Yeah she's real. We have done all of that, I have her address etc as he's sent her things and first time we did the sticker label together as he'd never sent anything abroad. I just don't know.

OP posts:
MinnieCauldwell · 16/12/2025 11:09

Forgot to add, she will ask for money soon.
I hope he doesn't swap nude pics, she will claim to be underage and blackmail him. It's a really common con at the moment.

OneCheeryGoldMoose · 16/12/2025 11:11

MinnieCauldwell · 16/12/2025 11:09

Forgot to add, she will ask for money soon.
I hope he doesn't swap nude pics, she will claim to be underage and blackmail him. It's a really common con at the moment.

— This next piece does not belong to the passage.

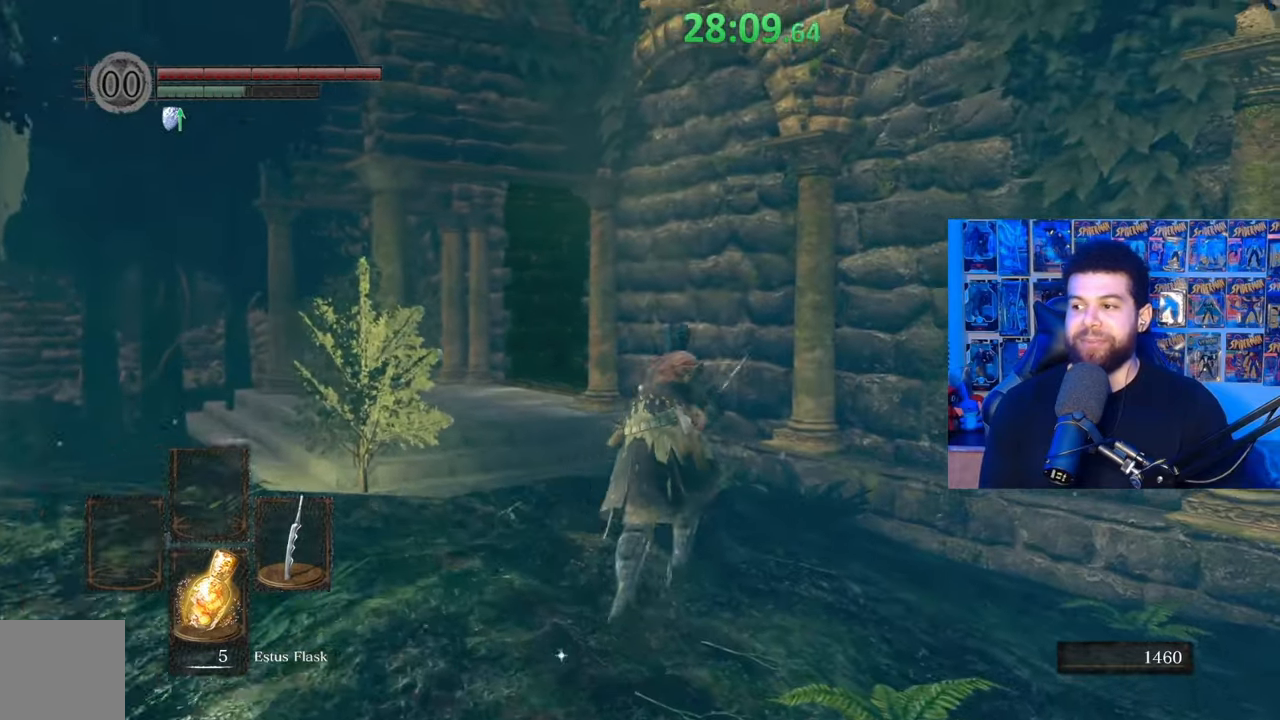
{"buttons": ["B"], "left_stick": "up-left", "right_stick": "right", "events": [[417, "left_stick", "up-left"]]}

She's already done that. He's not a stupid kid, well I didn't think he was but he is being immature and ridiculous with this. His dad is far more blunt than me and has literally said he's being just plain stupid now but it's not sinking in.

OP posts:
kittywittyandpretty · 16/12/2025 11:11

You just have to let the process run its course he will dump her, You’ve made 18 years of emotional deposits into his bank account
She’s a nut job that is withdrawing his peace on a daily basis.
Eventually, he’ll make the choice to meet a local girl and then this one will get blocked as she should

noidea69 · 16/12/2025 11:12

Obviously telling him not to go/hide passport is the sensible thing to do. She is a lunatic and the brother gun comment is final straw.

But what you really need to go is get him to download tinder/bumble etc and get him to meet someone new. I'm going to guess that this is his first proper "relationship" and he is scared of being on his own.

Dreamerinme · 16/12/2025 11:13

Have you actually seen her on FaceTime, Zoom, Teams etc? What country does she live in?

There are domestic abuse charities and phone lines for men too so might be worth you or DH giving them a call if DS won’t.

Would a friend of his talk to him?

OneCheeryGoldMoose · 16/12/2025 11:15

Dreamerinme · 16/12/2025 11:13

Have you actually seen her on FaceTime, Zoom, Teams etc? What country does she live in?

There are domestic abuse charities and phone lines for men too so might be worth you or DH giving them a call if DS won’t.

Would a friend of his talk to him?

Yeah we have seen her and my son speaks to her mum when she's around too. She is a very real person, albeit an insane one. She's in America.

His friends tell him she is insane all the time.

OP posts:
NewtonsCradle · 16/12/2025 11:15

The solution is for him to shift his focus to women who are local and available. Criticising the only woman who shows him romantic attention won't work as he has no alternative ATM.

OneCheeryGoldMoose · 16/12/2025 11:17

noidea69 · 16/12/2025 11:12

Obviously telling him not to go/hide passport is the sensible thing to do. She is a lunatic and the brother gun comment is final straw.

But what you really need to go is get him to download tinder/bumble etc and get him to meet someone new. I'm going to guess that this is his first proper "relationship" and he is scared of being on his own.

He keeps saying all the girls on there are just looking for hookups and he wants a proper relationship. He's very much old school like his dad, he wants to find someone and settle down and have kids. We have gone blue in the face telling him there are 100 PERCENT girls like that. He goes to the gym and is conventionally good looking and 6ft and gets lots of attention so we really don't understand.